··· Text shown

Kidney disease can be caused by a variety of insults, ranging from inherited gene defects, damage caused by disease of other organ systems (such as diabetes, immune disorders), infections, or exposure to toxic chemicals. Kidney disease can be secondary to other systemic diseases, such as hemolytic uremic syndrome, Lupus nephritis, or high blood pressure. Inherited kidney disease can be caused by mutations in genes expressed by renal tubular epithelial cells, the cells which line the collecting ducts of the kidney. Mutations that affect these cells cause cellular dysfunction, disorganization and death of these cells with resultant cyst formation. Such diseases are common potentially lethal genetic disorders in humans. Poly cystic kidney disease (PKD) is an example of such diseases and is one of the most common inherited diseases in humans. Twenty million Americans (1 in 9 adults) have chronic kidney disease. Autosomal dominant PKD (ADPKD) affects between 1/500 and 1/1000 people, or 500,000 Americans alone, and results in cystic and tubular overgrowth that leads to destruction of the normal kidney architecture and renal failure Mutations in PKD1 account for 85% of the cases of ADPKD; mutations in PKD2 account for the remaining 15% of ADPKD. The latter disease affects 75,000 Americans.

······

_Problem to work on_
Carry on the text about kidney disease, picking up right after its last sentence.

··· Record set

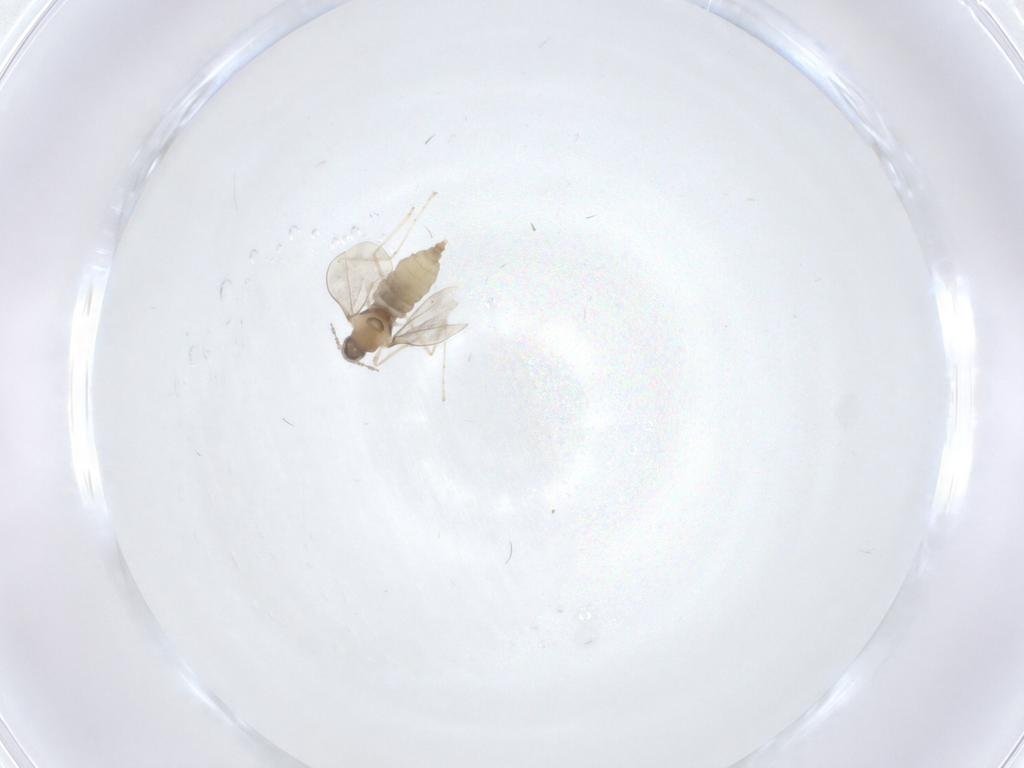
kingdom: Animalia
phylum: Arthropoda
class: Insecta
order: Diptera
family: Cecidomyiidae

······

_Expected answer_
There are no treatments available for PKD and many other chronic kidney diseases. People with such diseases feel fatigued, develop high blood pressure and anemia, and often suffer from pain and weak bones. When kidney disease progresses to kidney failure, individuals require dialysis or kidney transplant in order to survive. While some experimental reagents are in early stage clinical trials, the mainstay of treatment, especially for ADPKD, is supportive care. Ultimately, individuals with end-stage kidney disease must go on dialysis or receive a kidney transplant.
The rare inherited macular degeneration Malattia Leventinese (ML), also known as Doyne honeycomb retinal dystrophy (DHRD), is an autosomal dominant disorder characterized by the formation of deposits called drusen between the retinal pigment epithelium (RPE) and Bruch's membrane by middle age. During the latter stages of the disease, pathology, such as decreased visual acuity, geographic atrophy, pigmentary changes, and choroidal neovascularization can become apparent. The characteristics of ML have much in common with age-related macular degeneration (AMD), a heterogeneous disorder which is the leading cause of blindness in the elderly in the developed part of the world (4, 5), affecting more than 20% of the population age 65 and over.
A single mutation (R345W) in the EGF-containing fibrillin-like extracellular matrix protein 1 (EFEMP1) gene on chromosome 2 is responsible for the ML phenotype in humans. The EFEMP1 protein, also known as S1-5, FBNL, or fibulin-3, is a 493-amino acid protein in the fibulin family of extracellular matrix proteins. EFEMP1 is a secreted extracellular matrix protein, however, its function remains unknown.
In the normal human retina, EFEMP1 protein localizes outside the apical membrane of the retinal pigment epithelial (RPE) cells, in the region of the photoreceptor inner and outer segments. However, in retinas from ML and AMD patients, EFEMP1 localizes to a region between the RPE and drusen.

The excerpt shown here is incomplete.